The saucepan Headed Missionary

Like I mentioned in my 2011 post on John Appleseed, I met John Appleseed through classic comics.

The barefoot, saucepan clad apple missionary somehow stuck my fancy.  Later when I discovered that there was actually a Johnny Appleseed day, I began researching more on him. 

Born John Chapman second son to Nathaniel and Elizabeth Chapman, on 26th September 1774 his birthplace is marked with a granite marker and the street is named ‘Johnny Appleseed Lane’ in his memory.

Legends say that John and his half brother Nathaniel Jr. Led a nomadic life it 1792 until the family caught up with them in 1805. Nathaniel Jr. Stayed back to help his father farm the land, while Johnny continued with his mission. Johnny was an apprentice with an orchardist called Mr. Crawford who had apple orchards. Working with Mr. Crawford inspired Johnny to plant apple trees.

My imagination ran wild with images of a happy young man prancing around Pennsylvania tossing apple seeds and creating orchards. But the reality was he planted nurseries fencing the plants to protect them from livestock. He would then move on, leaving the nurseries in the care of his neighbour he moved on. The neighbour sold the trees on shares, and Johnny Appleseed would return every two years to tend to the nursery. He created nurseries along Venango County, French Creek, and Mohican River, towns of Mansfield, Lisbon, Lucas, Perrysville and Loudonville.
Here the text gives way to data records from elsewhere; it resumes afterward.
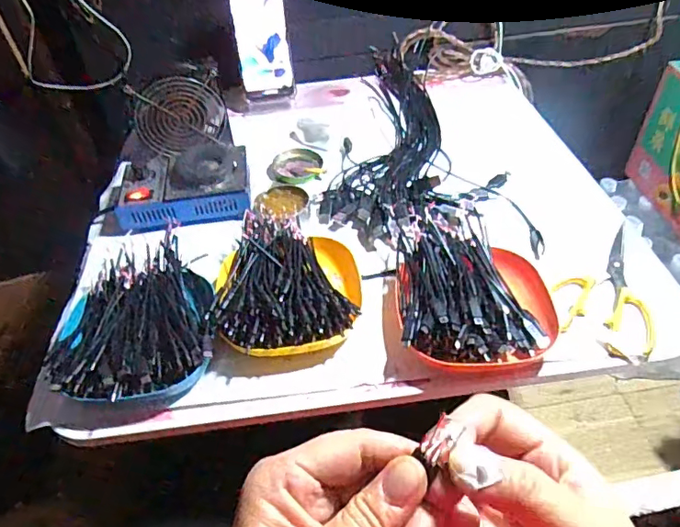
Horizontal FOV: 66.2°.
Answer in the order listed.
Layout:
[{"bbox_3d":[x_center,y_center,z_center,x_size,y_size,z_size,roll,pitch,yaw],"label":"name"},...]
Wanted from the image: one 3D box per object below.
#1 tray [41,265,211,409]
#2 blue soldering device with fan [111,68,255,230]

Johnny Appleseed would narrate stories to the children and share the New Church gospel with adults. In return he would given food, and maybe a place to sleep on the floor.  He shared his Gospel with many Native Indians some of whom converted. He admired the native Indians and they in turn thought he was blessed so even the most hostile ones left him alone.

There  is a story about him, sitting beside a fire one cool autumn evening. When he saw the mosquitoes fall into flame and die. Johnny filled the saucepan on his head which worked both as a head gear and a mush pot, with water and doused the fire, he reckoned later, ‘God forbids me to build a fire for my comfort while it kills his other creatures.”

In another story he apparently built a camp-fire in a snowstorm at the end of a hollow log. But then he found that the hollow was occupied by a bear and its cub, so moved his fire to the other end and slept on the snow. Eric Braun has collected a story where Johnny Appleseed had a pet wolf. Johnny had healed its injured leg, after which the wolf followed him everywhere. There is another story that says he bought a horse that he heard was being put down, he also bought grassy acre land nearby and let the horse loose to recover. When the horse required he donated the horse to a needy family on the condition that they would treat it humanely.

Johnny Appleseed was a bachelor and he believed if he did not meet his soul mate on earth he would meet her in the afterlife. He turned vegetarian at a later age and died at the age of 80yrs rather suddenly in a cabin in which he lived. The date was 11th March 1845.